Sultan des Sultanats der Anatolischen Seldschuken. Er war der Sohn von II. İzzeddin Keykavus und bestieg insgesamt viermal den Thron.
Sein erster Regierungsantritt fand im Jahr 1282 statt, gefolgt von weiteren Herrschaftszeiten in den Jahren 1284, 1293, 1301 und 1303. Als letzter Sultan des unter der Herrschaft der Mongolen stehenden Anatolischen Seldschuk-Sultanats gilt er als eine Bedeutungsträgerin. Bei seiner Thronbesteigung wurde er zum Hoffnungsträger für das Volk, konnte jedoch, ähnlich wie seine Vorgänger, nicht mehr als "Schatten-Sultan" agieren.
Das Land wurde von mongolischen Kommandeuren und den Ilkanen regiert. In dieser Zeit musste das Anatolische Seldschuk-Sultanat Tribute an die Ilkanen zahlen und war verpflichtet, die Bedürfnisse der mongolischen Armeen zu decken. Diese Umstände führten zu einem Anstieg von Hunger und Elend in der Bevölkerung.

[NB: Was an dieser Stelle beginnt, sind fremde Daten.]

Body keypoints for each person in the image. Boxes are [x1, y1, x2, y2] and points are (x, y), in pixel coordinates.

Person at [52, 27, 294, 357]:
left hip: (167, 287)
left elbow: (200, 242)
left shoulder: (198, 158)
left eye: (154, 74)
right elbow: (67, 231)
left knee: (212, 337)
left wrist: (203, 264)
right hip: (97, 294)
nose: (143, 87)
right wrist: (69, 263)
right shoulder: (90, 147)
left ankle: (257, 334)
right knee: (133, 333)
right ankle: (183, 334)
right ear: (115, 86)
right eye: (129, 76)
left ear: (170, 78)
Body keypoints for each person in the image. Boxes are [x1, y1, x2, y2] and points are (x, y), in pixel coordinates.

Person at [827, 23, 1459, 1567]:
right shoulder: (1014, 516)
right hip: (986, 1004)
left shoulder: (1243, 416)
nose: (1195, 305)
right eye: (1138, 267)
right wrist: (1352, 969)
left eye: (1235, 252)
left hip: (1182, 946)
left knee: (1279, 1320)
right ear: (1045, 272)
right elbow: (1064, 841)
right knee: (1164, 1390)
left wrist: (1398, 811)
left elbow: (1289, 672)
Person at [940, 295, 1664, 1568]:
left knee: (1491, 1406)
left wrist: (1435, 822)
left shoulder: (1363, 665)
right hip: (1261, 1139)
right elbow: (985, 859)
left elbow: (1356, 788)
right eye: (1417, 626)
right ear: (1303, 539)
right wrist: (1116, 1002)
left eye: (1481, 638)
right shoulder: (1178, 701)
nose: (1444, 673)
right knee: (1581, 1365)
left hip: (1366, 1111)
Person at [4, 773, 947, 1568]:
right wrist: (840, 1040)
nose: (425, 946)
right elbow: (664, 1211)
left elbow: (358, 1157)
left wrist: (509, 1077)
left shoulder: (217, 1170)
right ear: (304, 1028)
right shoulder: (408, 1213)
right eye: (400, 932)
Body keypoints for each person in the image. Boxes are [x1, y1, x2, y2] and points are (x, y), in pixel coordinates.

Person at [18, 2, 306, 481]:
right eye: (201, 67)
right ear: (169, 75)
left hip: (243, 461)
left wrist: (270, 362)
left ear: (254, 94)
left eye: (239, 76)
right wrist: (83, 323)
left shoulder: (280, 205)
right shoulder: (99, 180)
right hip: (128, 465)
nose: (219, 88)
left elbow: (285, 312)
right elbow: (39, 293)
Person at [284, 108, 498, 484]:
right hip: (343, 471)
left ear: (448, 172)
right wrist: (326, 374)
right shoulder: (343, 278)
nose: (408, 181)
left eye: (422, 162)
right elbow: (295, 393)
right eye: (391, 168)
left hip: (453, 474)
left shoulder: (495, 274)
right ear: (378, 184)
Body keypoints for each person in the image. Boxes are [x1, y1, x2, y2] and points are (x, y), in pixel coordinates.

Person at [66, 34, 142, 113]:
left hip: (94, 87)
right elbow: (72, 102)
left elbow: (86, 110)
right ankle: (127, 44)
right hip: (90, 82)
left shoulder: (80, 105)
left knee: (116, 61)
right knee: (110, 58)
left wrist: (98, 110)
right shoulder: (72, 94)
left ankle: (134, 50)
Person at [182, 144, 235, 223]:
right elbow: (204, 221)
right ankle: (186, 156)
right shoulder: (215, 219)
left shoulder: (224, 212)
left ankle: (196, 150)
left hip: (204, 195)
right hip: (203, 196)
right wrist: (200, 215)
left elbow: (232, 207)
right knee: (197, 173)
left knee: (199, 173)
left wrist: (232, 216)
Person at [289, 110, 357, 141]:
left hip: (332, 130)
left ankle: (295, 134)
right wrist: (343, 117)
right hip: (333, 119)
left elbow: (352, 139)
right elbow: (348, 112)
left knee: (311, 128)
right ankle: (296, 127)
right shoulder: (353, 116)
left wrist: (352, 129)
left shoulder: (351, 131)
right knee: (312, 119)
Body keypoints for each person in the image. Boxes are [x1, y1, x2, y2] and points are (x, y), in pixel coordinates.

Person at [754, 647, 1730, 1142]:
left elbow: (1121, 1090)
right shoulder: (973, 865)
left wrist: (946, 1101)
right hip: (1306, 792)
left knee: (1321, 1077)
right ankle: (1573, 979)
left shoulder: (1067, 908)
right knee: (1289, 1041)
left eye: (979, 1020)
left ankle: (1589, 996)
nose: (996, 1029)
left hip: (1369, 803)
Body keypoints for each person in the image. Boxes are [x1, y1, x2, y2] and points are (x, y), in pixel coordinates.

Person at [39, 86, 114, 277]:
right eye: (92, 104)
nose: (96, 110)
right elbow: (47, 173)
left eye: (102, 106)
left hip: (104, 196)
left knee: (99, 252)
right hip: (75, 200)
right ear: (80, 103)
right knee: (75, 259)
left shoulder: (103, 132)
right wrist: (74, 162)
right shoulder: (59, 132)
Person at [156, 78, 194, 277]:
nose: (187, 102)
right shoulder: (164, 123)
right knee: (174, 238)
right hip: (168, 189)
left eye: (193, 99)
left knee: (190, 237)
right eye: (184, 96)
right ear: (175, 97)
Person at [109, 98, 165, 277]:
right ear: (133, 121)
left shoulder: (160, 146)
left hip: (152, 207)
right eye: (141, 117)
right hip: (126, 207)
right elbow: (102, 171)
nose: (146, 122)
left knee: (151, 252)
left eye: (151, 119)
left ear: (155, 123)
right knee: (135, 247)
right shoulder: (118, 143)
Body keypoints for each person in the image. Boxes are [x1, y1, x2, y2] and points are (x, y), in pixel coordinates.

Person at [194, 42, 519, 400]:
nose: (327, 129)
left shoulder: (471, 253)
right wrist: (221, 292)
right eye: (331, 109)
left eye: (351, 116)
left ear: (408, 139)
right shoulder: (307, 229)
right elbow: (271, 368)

II. Gıyaseddin Mesud verstarb im Jahr 1308 nach einer langen Krankheitsphase in Kayseri. Sein Grab befindet sich im Dorf Tatar Kalesi, das zur Bezirksgemeinde Vezirköprü in Samsun gehört.
Nach seinem Tod wurde das Anatolische Seldschuk-Sultanat vollständig zerstört.